__Questions to answer__
#1 In the Propeller microcontroller excerpt, swap "Propeller Tool" for "Propeller IDE" and write out everything from "Parallax's Chip Gracey" down to "the Propeller Tool." with that change.
#2 Put this sentence from the Propeller microcontroller excerpt into Spanish: "Spin code is programmed into the chip using a GUI-based software development platform."
#3 Answer these questions from the Propeller microcontroller excerpt:
(a) How many dedicated I/O pins can be used to add a crystal or resonator?
(b) What is the IDE for programming and debugging code called?
(c) About how many instruction-tokens per second does Spin execute on each core?

Features and Functions

The Propeller microcontroller has wealth of features and functions for the designer. For example, the MCU can be clocked using either an internal, on-chip oscillator, which helps reduce the total parts count in the target product's BOM. A downside to using the internal clock is sacrificing timing accuracy as well as thermal stability. If an external oscillator is desired, two dedicated I/O pins can be used to add a crystal or resonator to the IC.

By using an external oscillator, a 1x, 2x, 4x, 8x, or 16x timebase can be set, aided by an on-chip PLL clock multiplier circuit. If using both the onboard oscillator and the PLL multiplier circuit, the MCU's power efficiency can be improved. To accomplish this, the PLL multiplier circuit frequency must be lowered before a long no operation wait function is initiated. Once the decrease sequence function is completed, the PLL multiplier's frequency is raised, causing the Propeller's CPU to use less power. The power efficiency function is implemented in a software subroutine using the Spin or C programming language.

Spin Programming Language

Parallax's Chip Gracey designed the multicore architecture for the Propeller and uses Spin to program it. Spin code is programmed into the chip using a GUI-based software development platform. The IDE to program and debug code is called the Propeller Tool.


Code is entered via a typical text editor for debugging and documentation. Since Spin is an assembler-based programming language, the Propeller Tool's compiler converts the code into bytecodes, which is loaded into the microcontroller's memory. The Propeller Tool is used in downloading the bytecode to the microcontroller, as well. Spin executes approximately 80,000 instruction-tokens per second on each of the eight cores, giving 640,000 high-level instructions per second.

__Extracted material__

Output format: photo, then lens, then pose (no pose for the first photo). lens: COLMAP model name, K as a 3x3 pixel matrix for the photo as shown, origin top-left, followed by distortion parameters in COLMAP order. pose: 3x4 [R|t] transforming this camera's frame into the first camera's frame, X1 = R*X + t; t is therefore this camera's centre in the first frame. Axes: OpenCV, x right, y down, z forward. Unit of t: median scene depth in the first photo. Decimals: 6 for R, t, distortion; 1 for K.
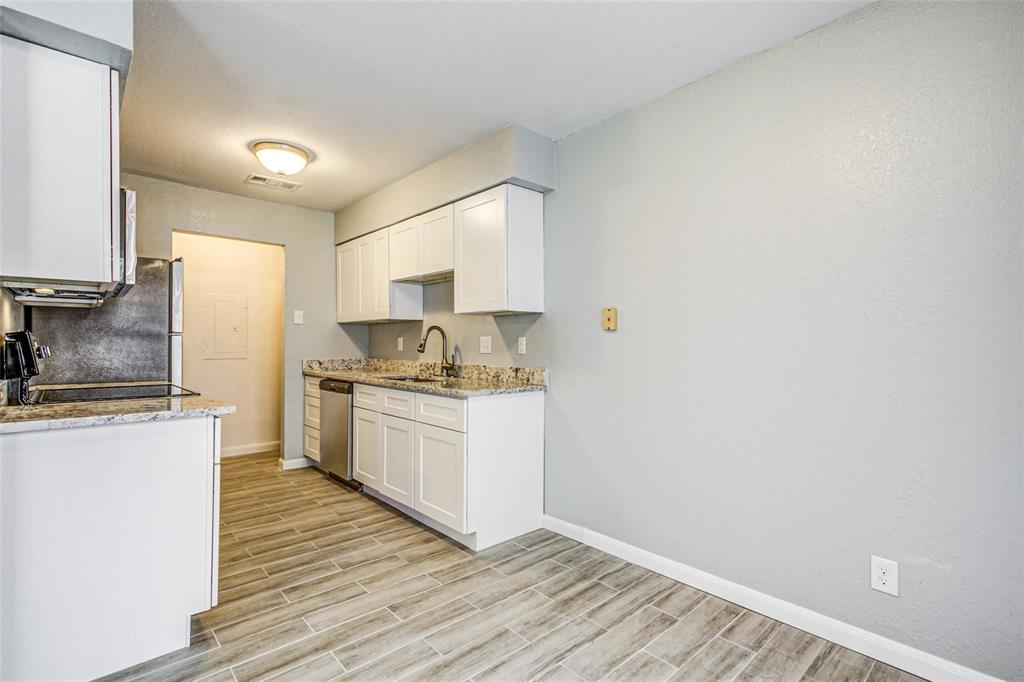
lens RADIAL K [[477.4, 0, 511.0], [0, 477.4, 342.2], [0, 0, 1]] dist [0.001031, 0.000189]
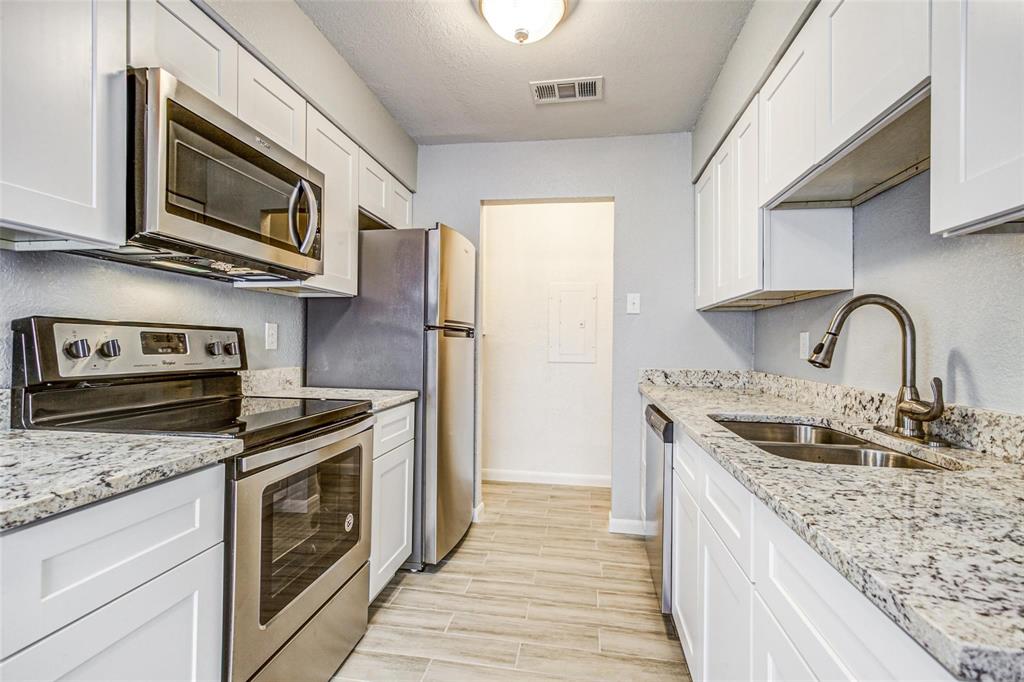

---

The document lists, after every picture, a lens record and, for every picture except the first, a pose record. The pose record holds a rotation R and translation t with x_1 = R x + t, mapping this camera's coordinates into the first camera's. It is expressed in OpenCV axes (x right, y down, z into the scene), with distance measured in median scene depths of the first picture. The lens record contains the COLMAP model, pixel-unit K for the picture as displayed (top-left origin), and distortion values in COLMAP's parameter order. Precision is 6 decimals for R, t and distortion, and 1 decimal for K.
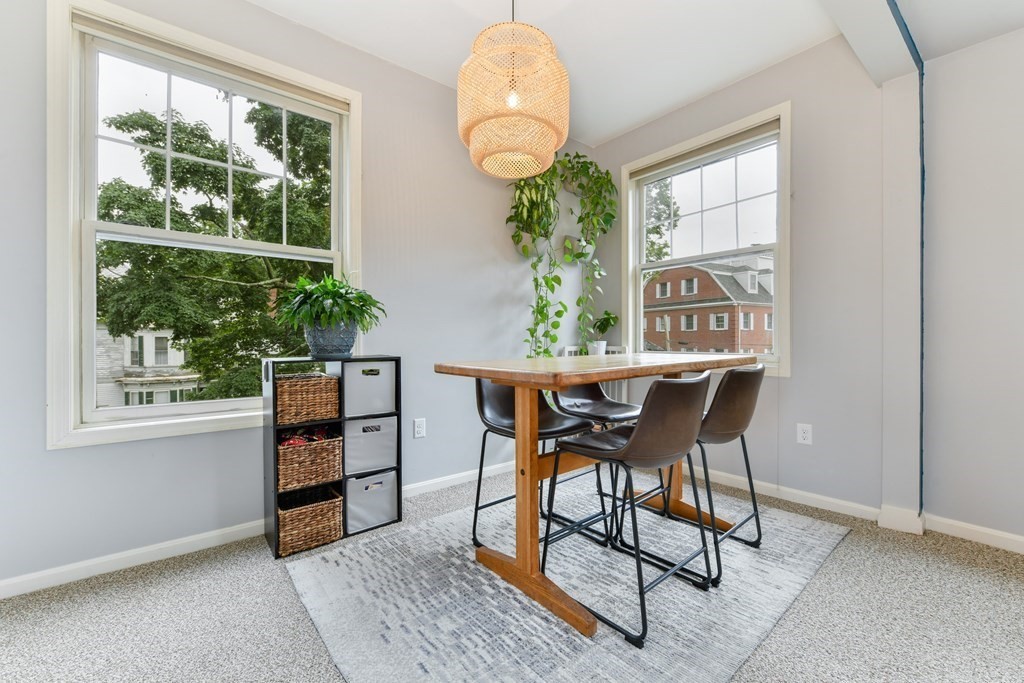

--

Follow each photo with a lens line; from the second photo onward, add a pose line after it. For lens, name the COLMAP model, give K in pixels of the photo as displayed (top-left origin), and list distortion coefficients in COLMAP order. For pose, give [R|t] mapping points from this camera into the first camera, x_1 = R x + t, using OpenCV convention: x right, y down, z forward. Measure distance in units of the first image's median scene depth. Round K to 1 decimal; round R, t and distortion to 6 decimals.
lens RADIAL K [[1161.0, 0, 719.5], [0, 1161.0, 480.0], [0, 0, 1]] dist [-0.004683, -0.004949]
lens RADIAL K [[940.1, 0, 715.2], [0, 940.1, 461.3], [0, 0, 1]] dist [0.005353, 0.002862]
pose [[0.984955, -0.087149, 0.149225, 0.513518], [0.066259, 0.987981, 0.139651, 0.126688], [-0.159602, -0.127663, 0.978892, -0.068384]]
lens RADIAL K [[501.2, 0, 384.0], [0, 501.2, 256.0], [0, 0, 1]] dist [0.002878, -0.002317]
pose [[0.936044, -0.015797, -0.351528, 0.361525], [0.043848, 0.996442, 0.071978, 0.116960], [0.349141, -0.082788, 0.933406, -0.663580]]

__Task solutions__
#1
Parallax's Chip Gracey designed the multicore architecture for the Propeller and uses Spin to program it. Spin code is programmed into the chip using a GUI-based software development platform. The IDE to program and debug code is called the Propeller IDE.

#2 El código Spin se programa en el chip mediante una plataforma de desarrollo de software basada en GUI.

#3
(a) Two.
(b) The Propeller Tool.
(c) About 80,000.